EXCERPT TO READ =

- - - - - - -

Athena is a proposed space mission that would perform a single flyby of asteroid 2 Pallas, the third largest asteroid in the Solar System.

If Athena is funded, it would share the launch vehicle with the Psyche and Janus spacecraft and fly its own trajectory for a Mars gravity assist to slingshot into the asteroid belt. It would take about two years to reach Pallas. The mission's principal investigator is Joseph O'Rourke, at Arizona State University.

The Athena spacecraft was examined in Category 1 of the 2018 NASA SIMPLEx competition and was eliminated before reaching Category 2; it will possibly be proposed at a later unknown time. The Athena mission was beaten by other mission concepts such as the TransOrbital TrailBlazer lunar orbiter.

Objectives 
The science goals and objectives include:
 to determine how differentiation varies on bodies with large proportions of ices and how they and evolved over time.

- - - - - - -

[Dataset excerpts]

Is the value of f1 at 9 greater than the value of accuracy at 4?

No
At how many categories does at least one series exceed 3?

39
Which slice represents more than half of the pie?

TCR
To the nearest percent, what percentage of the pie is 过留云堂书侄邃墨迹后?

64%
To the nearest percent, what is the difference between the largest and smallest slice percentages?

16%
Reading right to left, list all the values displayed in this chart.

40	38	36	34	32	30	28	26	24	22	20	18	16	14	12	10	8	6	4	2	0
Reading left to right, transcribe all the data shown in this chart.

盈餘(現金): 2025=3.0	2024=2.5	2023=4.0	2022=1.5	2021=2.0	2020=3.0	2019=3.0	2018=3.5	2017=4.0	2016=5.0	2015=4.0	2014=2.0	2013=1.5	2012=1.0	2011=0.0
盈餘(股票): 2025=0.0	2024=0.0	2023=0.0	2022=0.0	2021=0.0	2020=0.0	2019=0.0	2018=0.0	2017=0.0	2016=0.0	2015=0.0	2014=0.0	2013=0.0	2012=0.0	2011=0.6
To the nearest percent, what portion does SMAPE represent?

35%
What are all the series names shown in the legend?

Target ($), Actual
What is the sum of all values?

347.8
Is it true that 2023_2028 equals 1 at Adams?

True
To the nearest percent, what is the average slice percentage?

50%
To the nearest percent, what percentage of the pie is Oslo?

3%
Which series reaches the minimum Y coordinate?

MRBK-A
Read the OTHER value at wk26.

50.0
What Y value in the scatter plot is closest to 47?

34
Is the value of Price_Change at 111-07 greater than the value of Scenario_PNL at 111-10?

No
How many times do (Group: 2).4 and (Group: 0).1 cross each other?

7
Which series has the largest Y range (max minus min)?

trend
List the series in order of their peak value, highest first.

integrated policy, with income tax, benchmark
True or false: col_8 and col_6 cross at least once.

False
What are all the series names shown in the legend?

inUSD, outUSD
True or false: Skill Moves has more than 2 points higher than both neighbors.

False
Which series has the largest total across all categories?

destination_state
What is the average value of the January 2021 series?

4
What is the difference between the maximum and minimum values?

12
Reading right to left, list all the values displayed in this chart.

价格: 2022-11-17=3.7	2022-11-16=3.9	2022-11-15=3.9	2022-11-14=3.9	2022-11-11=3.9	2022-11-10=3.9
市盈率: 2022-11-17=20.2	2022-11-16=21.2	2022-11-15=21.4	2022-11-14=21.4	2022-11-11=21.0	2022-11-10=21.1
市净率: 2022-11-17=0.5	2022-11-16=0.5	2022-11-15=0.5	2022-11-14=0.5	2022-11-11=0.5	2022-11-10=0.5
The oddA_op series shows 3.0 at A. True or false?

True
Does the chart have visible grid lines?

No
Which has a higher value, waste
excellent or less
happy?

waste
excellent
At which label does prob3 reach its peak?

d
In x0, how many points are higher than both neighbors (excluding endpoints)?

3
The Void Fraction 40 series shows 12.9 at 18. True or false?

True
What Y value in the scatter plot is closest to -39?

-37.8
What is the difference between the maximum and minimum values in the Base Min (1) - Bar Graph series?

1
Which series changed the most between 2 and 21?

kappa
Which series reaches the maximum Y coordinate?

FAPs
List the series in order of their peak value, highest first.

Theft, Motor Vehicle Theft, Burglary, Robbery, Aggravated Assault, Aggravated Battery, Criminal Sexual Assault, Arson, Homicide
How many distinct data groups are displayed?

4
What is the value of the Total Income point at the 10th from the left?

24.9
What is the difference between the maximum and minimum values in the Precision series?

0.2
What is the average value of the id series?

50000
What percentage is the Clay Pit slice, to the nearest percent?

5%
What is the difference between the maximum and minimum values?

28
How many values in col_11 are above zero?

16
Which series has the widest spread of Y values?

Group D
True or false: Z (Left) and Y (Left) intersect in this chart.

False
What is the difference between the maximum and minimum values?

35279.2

- - - - - - -

WHAT THIS EXERCISE ASKS =
a) According to the Athena mission text, why would the spacecraft fly its own trajectory for a Mars gravity assist? Answer in one to three sentences.
b) Decide whether each statement agrees with the Athena mission text, answering yes or no and quoting the deciding words: (i) Athena would orbit Pallas over an extended period. (ii) Athena would share a launch vehicle with the Psyche and Janus spacecraft. (iii) Athena advanced to Category 2 of the 2018 NASA SIMPLEx competition.
c) Proceed with the Athena mission text, picking up right after its last line.

ANSWERS BY TASK =
a) The Mars gravity assist would let the spacecraft slingshot into the asteroid belt, where Pallas lies. The text says Athena would share the launch vehicle with the Psyche and Janus spacecraft and then use this trajectory to reach the asteroid.

b)
(i) No: "would perform a single flyby of asteroid 2 Pallas"
(ii) Yes: "it would share the launch vehicle with the Psyche and Janus spacecraft"
(iii) No: "was eliminated before reaching Category 2"

c)
 to determine how the current population of asteroids evolved in time and space.
 to understand the role of water in the evolution of Pallas.
 to constrain the dynamical evolution of Pallas and asteroids in the Pallas impact family.

Athena would conduct visible imaging of the geology of Pallas with a miniature color (RGB) camera. Also, a radio science experiment would use continuous antenna pointing to Earth for two-way Doppler tracking to enable the determination of the mass of Pallas with a precision of <0.05%.